No more taxes: here is how it will work

Funny story written by Aspartame Boy

Thursday, 1 November 2018

image for No more taxes: here is how it will work
The blood of those guilty of related crimes will be used to print the notes

No more taxes. All the debt sold by the Federal Feserve will be canceled. Then the institution will be abolished. The Treasury itself will print all Dollars. Each Dollar printed will have an expiration date five years from the printing of the note. When this note is deposited in the bank the bank will record the expiration date whereupon the money expires. No tax forms will be required. The department of the IRS will be a four-man hit crew.

All existing currency will expire in 2020. Until that time, it may be traded for the new money. Then money will no longer be fungible.

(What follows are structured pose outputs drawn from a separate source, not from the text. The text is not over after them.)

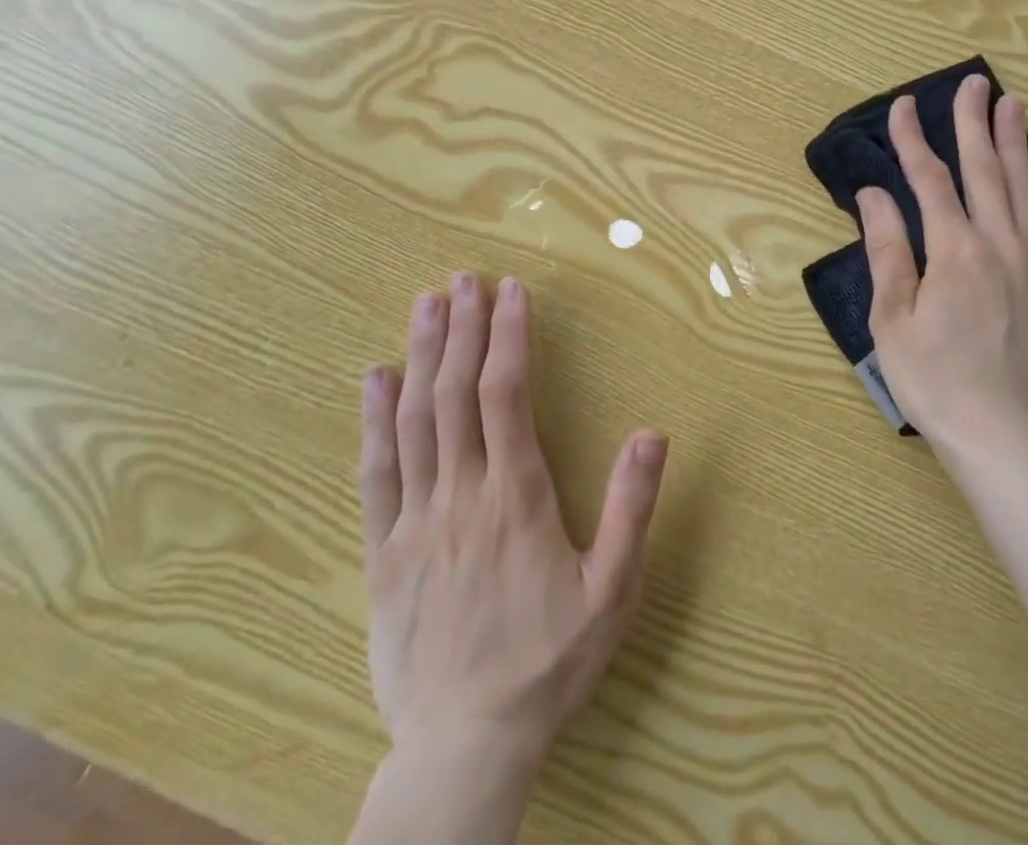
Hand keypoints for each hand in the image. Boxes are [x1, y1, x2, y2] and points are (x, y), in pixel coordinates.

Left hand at [356, 272, 667, 820]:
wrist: (462, 750)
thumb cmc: (548, 665)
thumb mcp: (612, 591)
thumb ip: (631, 507)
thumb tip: (653, 432)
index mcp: (517, 498)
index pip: (507, 395)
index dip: (508, 337)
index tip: (512, 292)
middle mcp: (462, 495)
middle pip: (456, 393)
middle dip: (461, 328)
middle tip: (465, 278)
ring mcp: (415, 521)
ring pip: (415, 420)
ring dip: (421, 356)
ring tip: (426, 304)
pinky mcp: (383, 552)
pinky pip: (375, 473)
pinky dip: (374, 419)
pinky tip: (375, 378)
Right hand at [858, 74, 1027, 455]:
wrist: (1002, 438)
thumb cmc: (933, 380)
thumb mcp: (892, 318)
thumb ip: (887, 249)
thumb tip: (874, 194)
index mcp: (954, 251)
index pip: (929, 181)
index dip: (913, 140)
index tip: (903, 107)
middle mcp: (1000, 245)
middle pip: (985, 170)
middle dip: (974, 123)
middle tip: (974, 82)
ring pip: (1026, 189)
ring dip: (1017, 143)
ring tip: (1012, 104)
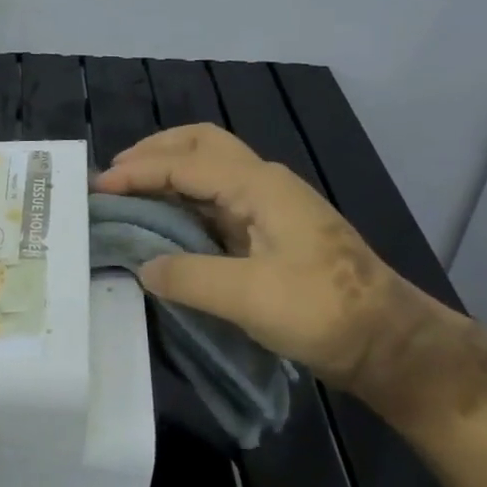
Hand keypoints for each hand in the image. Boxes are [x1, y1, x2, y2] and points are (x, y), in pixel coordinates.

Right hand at [94, 124, 443, 419]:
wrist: (388, 342)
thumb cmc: (324, 312)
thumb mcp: (250, 298)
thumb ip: (189, 277)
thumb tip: (144, 267)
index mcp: (260, 186)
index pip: (186, 164)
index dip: (138, 172)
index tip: (98, 188)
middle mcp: (263, 184)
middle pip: (202, 144)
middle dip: (155, 151)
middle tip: (115, 174)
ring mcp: (269, 206)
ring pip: (211, 168)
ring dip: (169, 171)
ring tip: (131, 191)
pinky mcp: (270, 231)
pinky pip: (216, 199)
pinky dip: (184, 198)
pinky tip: (165, 220)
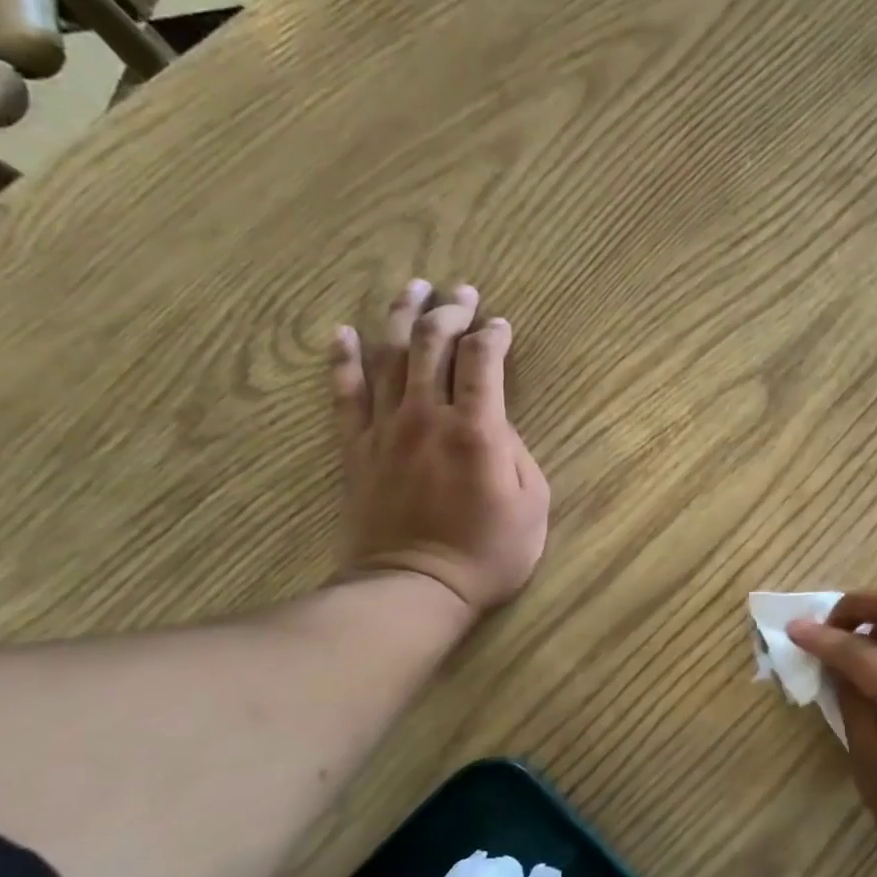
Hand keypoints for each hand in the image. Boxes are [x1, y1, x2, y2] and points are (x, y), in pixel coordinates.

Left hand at [330, 281, 549, 617]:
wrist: (413, 589)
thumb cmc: (486, 553)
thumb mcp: (532, 506)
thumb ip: (517, 452)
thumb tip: (496, 419)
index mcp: (477, 430)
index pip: (483, 361)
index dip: (494, 335)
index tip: (502, 326)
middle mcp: (428, 416)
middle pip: (433, 344)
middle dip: (450, 311)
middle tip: (462, 292)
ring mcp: (385, 429)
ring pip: (389, 356)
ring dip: (401, 316)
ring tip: (411, 287)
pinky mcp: (355, 448)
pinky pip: (345, 394)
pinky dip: (344, 359)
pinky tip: (345, 332)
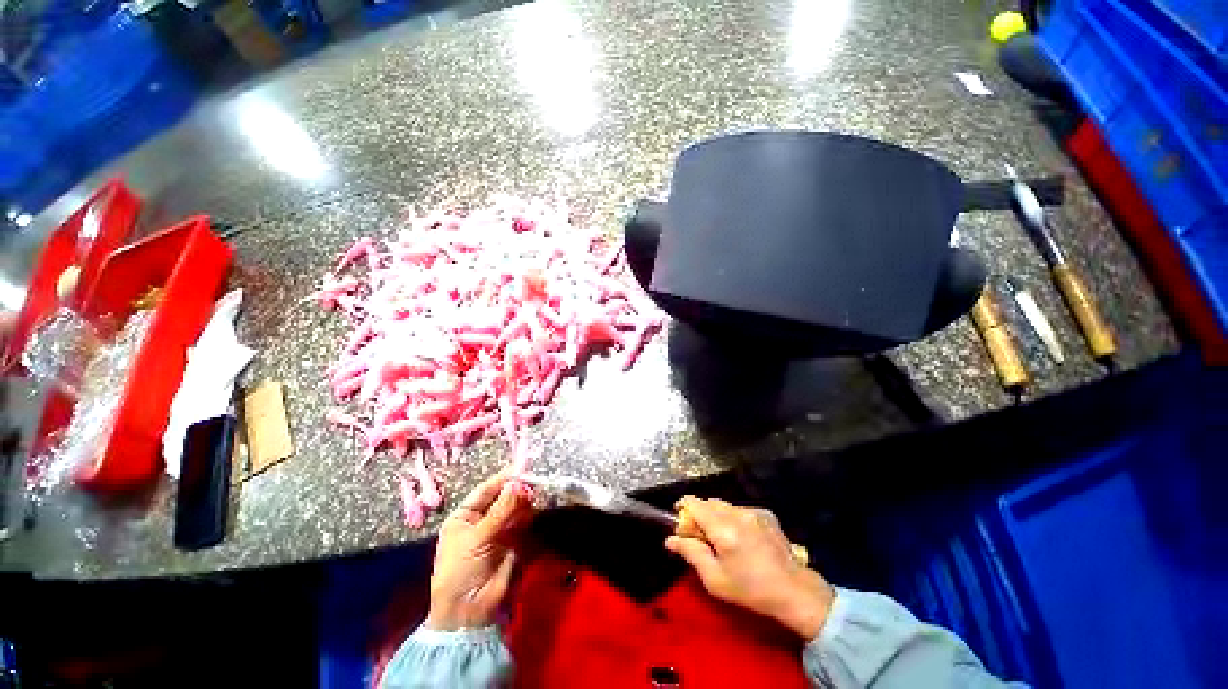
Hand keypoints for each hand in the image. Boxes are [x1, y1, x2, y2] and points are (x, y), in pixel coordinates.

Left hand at [425, 470, 534, 630]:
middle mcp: (482, 520)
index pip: (484, 491)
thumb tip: (518, 484)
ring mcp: (498, 531)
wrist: (469, 611)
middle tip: (532, 481)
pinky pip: (522, 523)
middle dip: (515, 489)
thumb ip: (500, 510)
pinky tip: (535, 507)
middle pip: (501, 498)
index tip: (520, 467)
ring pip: (514, 509)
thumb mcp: (477, 538)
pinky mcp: (513, 542)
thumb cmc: (461, 570)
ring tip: (535, 493)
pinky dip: (529, 514)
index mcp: (464, 517)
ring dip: (524, 500)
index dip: (501, 479)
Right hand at [665, 497, 835, 639]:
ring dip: (717, 516)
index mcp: (723, 529)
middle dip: (700, 514)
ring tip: (724, 539)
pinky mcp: (765, 513)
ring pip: (724, 505)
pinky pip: (740, 509)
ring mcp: (753, 511)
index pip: (694, 503)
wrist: (794, 591)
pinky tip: (743, 538)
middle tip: (702, 536)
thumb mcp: (715, 579)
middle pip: (709, 502)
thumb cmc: (750, 590)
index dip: (683, 507)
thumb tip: (670, 539)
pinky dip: (734, 518)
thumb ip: (691, 554)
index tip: (680, 520)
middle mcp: (737, 513)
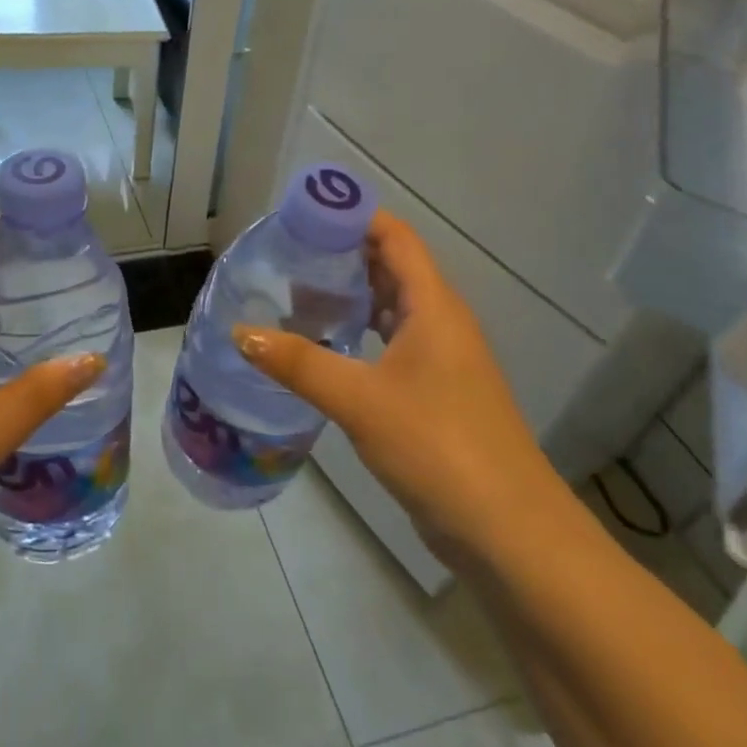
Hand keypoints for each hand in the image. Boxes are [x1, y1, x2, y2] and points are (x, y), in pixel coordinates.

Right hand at [232, 210, 563, 561]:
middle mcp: (441, 323)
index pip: (396, 238)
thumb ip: (299, 363)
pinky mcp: (434, 394)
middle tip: (288, 254)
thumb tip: (240, 331)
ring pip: (392, 309)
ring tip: (296, 295)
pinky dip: (359, 335)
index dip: (355, 217)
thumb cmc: (438, 446)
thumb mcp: (360, 399)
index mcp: (434, 307)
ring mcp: (441, 361)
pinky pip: (391, 345)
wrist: (506, 531)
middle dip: (344, 256)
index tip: (305, 215)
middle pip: (392, 269)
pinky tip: (324, 348)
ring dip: (350, 297)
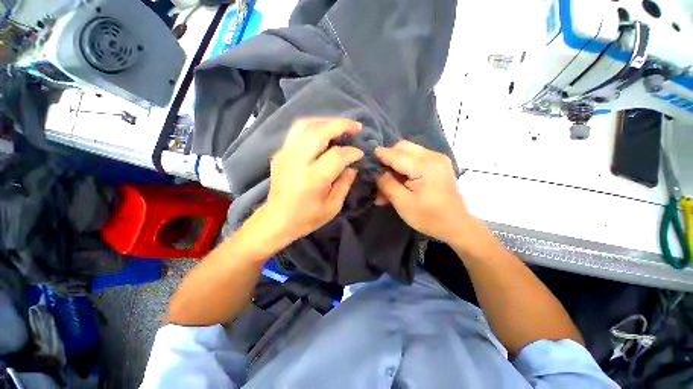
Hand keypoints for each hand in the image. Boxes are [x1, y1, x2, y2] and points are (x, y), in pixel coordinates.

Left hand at [264, 118, 363, 241]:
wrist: (276, 220)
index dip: (351, 152)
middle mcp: (297, 161)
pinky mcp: (279, 153)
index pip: (336, 155)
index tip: (360, 154)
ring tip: (340, 127)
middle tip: (356, 127)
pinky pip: (297, 132)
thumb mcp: (333, 207)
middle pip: (320, 131)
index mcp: (313, 179)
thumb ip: (345, 184)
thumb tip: (352, 166)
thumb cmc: (306, 218)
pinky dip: (313, 127)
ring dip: (326, 122)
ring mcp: (285, 154)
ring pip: (305, 125)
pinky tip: (323, 133)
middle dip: (342, 125)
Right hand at [375, 140, 470, 242]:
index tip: (366, 158)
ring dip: (395, 163)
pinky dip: (404, 167)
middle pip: (403, 147)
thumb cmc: (429, 217)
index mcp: (425, 166)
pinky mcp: (437, 165)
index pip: (396, 154)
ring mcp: (437, 159)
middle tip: (379, 173)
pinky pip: (416, 159)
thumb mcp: (403, 203)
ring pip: (408, 152)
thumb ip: (387, 184)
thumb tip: (376, 172)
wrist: (457, 226)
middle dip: (388, 158)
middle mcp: (433, 156)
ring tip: (386, 181)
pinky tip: (398, 181)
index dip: (380, 156)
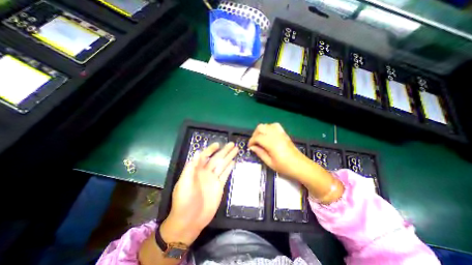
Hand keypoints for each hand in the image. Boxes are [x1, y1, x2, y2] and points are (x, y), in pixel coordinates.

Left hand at [161, 142, 237, 244]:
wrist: (190, 221)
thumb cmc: (184, 200)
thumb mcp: (184, 183)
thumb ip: (191, 168)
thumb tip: (196, 152)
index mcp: (197, 170)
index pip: (205, 156)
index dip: (211, 149)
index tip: (218, 144)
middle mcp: (206, 172)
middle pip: (217, 158)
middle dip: (224, 151)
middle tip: (232, 144)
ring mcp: (213, 179)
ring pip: (223, 165)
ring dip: (229, 157)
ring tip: (236, 149)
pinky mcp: (219, 186)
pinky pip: (225, 174)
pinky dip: (229, 168)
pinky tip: (233, 162)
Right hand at [247, 123, 310, 178]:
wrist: (300, 166)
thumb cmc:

You can still write checks. When you do you are transferring the funds along with the expiration dates to the payee.

Most people will not need savings accounts, as the incentive will be to get rid of the money before it expires, increasing the velocity of money to c.

The note will state (there will be no pictures) in red ink on skin colored parchment:

This treasury note is loaned to the world for a period of five years, expiring on mm/dd/yyyy. It is legal tender. Refusal to accept this note is a capital offense. Counterfeiting this note is a capital offense. Please recycle. Non- returnable.

The funny story above is a satire or parody. It is entirely fictitious.